Les scientifiques russes résistent aux ingérences du pouvoir
La grogne au sein de l’Académie des sciences de Russie a fait échouer – temporairement – l’attribution du titre de professeur honoris causa au patriarche de l’Eglise orthodoxe russe, réputé pour ses sorties obscurantistes
Les scientifiques ont gâché la fête du patriarche de l’Eglise orthodoxe de Russie. Kirill a fêté la semaine passée ses dix années à la tête du clergé orthodoxe russe et pensait enjoliver les célébrations par un titre de docteur honoris causa délivré par l’Académie des sciences de Russie (ASR). Las, tout a échoué à cause de dissensions au sein de la communauté scientifique, peu disposée à voir ses titres de noblesse transformés en faire-valoir.Le service de presse de l’ASR a bien annoncé vendredi 18 janvier l’attribution du titre de professeur honoraire de l’Académie des sciences au patriarche de toutes les Russies Kirill et à la présidente du Sénat Valentina Matvienko pour «une contribution importante à la vulgarisation de la science». Mais l’ASR s’est rétractée mardi en invoquant «des problèmes juridiques», et a reporté la décision finale à avril. Les intéressés se sont sortis de cette ornière vexante en faisant savoir via leurs porte-parole qu’ils n’étaient «pas au courant» du titre honorifique qui devait leur être décerné. Peu vraisemblable.
Rapports incestueux
L’incident éclaire les rapports incestueux entre le monde du pouvoir politique, la bureaucratie et l’Académie des sciences russe. La direction de l’académie a voulu placer ses membres devant le fait accompli en annonçant la remise des distinctions avant que le présidium ne se soit réuni pour voter l’attribution, comme le veulent les statuts. Depuis 2014, ces statuts réservent le titre de professeur honoraire aux scientifiques. Cela n’avait pas empêché l’ASR d’attribuer l’année suivante le titre à Ban Ki-moon et à Irina Bokova, alors respectivement secrétaire général de l’Organisation des Nations unies (ONU) et directrice de l’Organisation des Nations unies pour l’éducation, la science et la culture (Unesco).

___

## [Travail à faire]
A) Répondez à ces questions d'après l'article sur l'Académie des sciences de Russie :
(i) Quel jour le service de presse de l'ASR a-t-il annoncé l'attribution du titre ?
(ii) À quel mois la décision finale a-t-elle été reportée ?
(iii) Depuis quelle année les statuts réservent-ils le titre de professeur honoraire aux scientifiques ?
B) Ces affirmations concordent-elles avec l'article sur l'Académie des sciences de Russie ? Répondez par oui ou non en citant les mots décisifs du texte.
(i) Le titre devait récompenser une contribution à la vulgarisation de la science.
(ii) Le présidium avait voté l'attribution avant l'annonce des distinctions.
(iii) Kirill fêtait vingt années à la tête du clergé orthodoxe russe.

## [Données fournies]
___

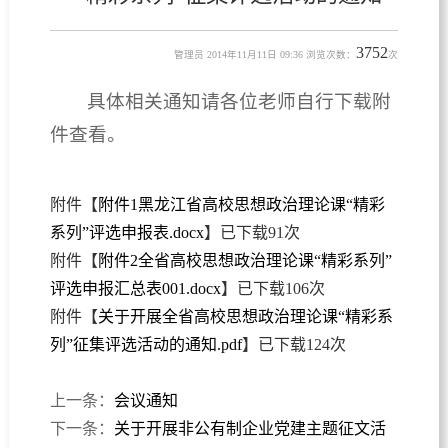
3752
管理员 2014年11月11日 09:36 浏览次数：
次
具体相关通知请各位老师自行下载附
件查看。
附件【
附件1黑龙江省高校思想政治理论课“精彩
系列”评选申报表.docx
】已下载
91
次
附件【
附件2全省高校思想政治理论课“精彩系列”
评选申报汇总表001.docx
】已下载
106
次
附件【
关于开展全省高校思想政治理论课“精彩系
列”征集评选活动的通知.pdf
】已下载
124
次
上一条：
会议通知
下一条：
关于开展非公有制企业党建主题征文活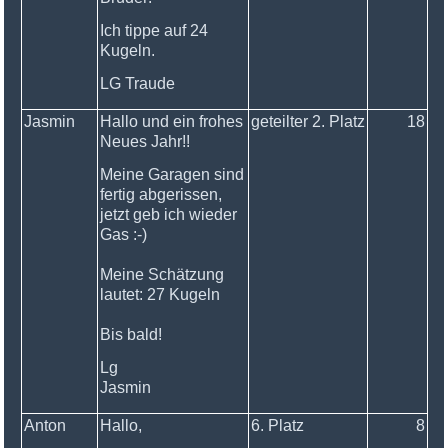
Ich tippe auf 24
Kugeln.
LG Traude
Jasmin
Hallo und ein frohes
geteilter 2. Platz
18
Neues Jahr!!
Meine Garagen sind
fertig abgerissen,
jetzt geb ich wieder
Gas :-)
Meine Schätzung
lautet: 27 Kugeln
Bis bald!
Lg
Jasmin
Anton
Hallo,
6. Platz
8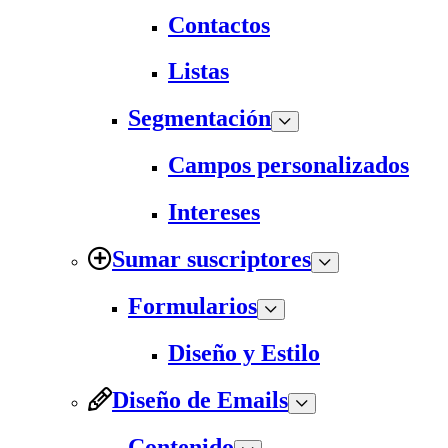
Contactos
Listas
Segmentación
Campos personalizados
Intereses
Sumar suscriptores
Formularios
Diseño y Estilo
Diseño de Emails
Contenido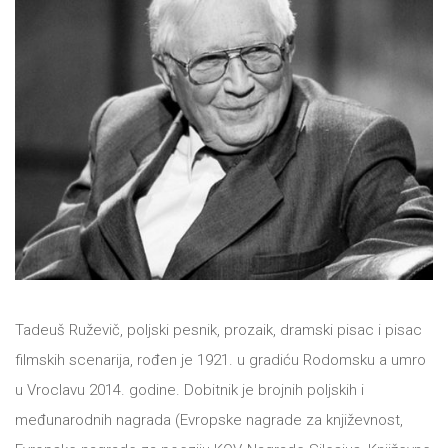
NOVOSTI
O
NAMA
KONTAKT
Tadeuš Ruževič, poljski pesnik, prozaik, dramski pisac i pisac
filmskih scenarija, rođen je 1921. u gradiću Rodomsku a umro
u Vroclavu 2014. godine. Dobitnik je brojnih poljskih i
međunarodnih nagrada (Evropske nagrade za književnost,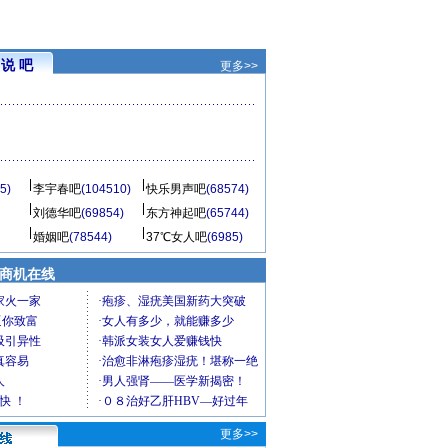
说 吧
更多>>
5)
李宇春吧
(104510)
快乐男声吧
(68574)
刘德华吧
(69854)
东方神起吧
(65744)
婚姻吧
(78544)
37℃女人吧
(6985)
商机在线
更多>>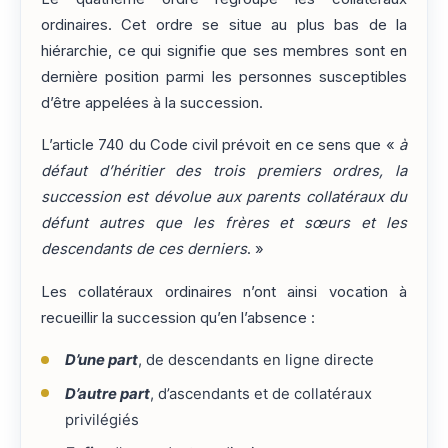
ordinaires. Cet ordre se situe au plus bas de la
hiérarchie, ce qui signifie que ses membres sont en
dernière position parmi les personnes susceptibles
d’être appelées à la succession.
L’article 740 du Code civil prévoit en ce sens que «
à
défaut d’héritier des trois premiers ordres, la
succession est dévolue aux parents collatéraux du
défunt autres que les frères et sœurs et les
descendants de ces derniers
. »
Les collatéraux ordinaires n’ont ainsi vocation à
recueillir la succession qu’en l’absence :
D’une part
, de descendants en ligne directe
D’autre part
, d’ascendants et de collatéraux
privilégiés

___

## [Réponses rédigées]
A)
(i) Le vendredi 18 janvier.
(ii) À avril.
(iii) Depuis 2014.

B)
(i) Oui : « une contribution importante à la vulgarisation de la science ».
(ii) Non : « en annonçant la remise des distinctions avant que le présidium ne se soit réuni pour voter l’attribution ».
(iii) Non : « ses dix années à la tête du clergé orthodoxe russe ».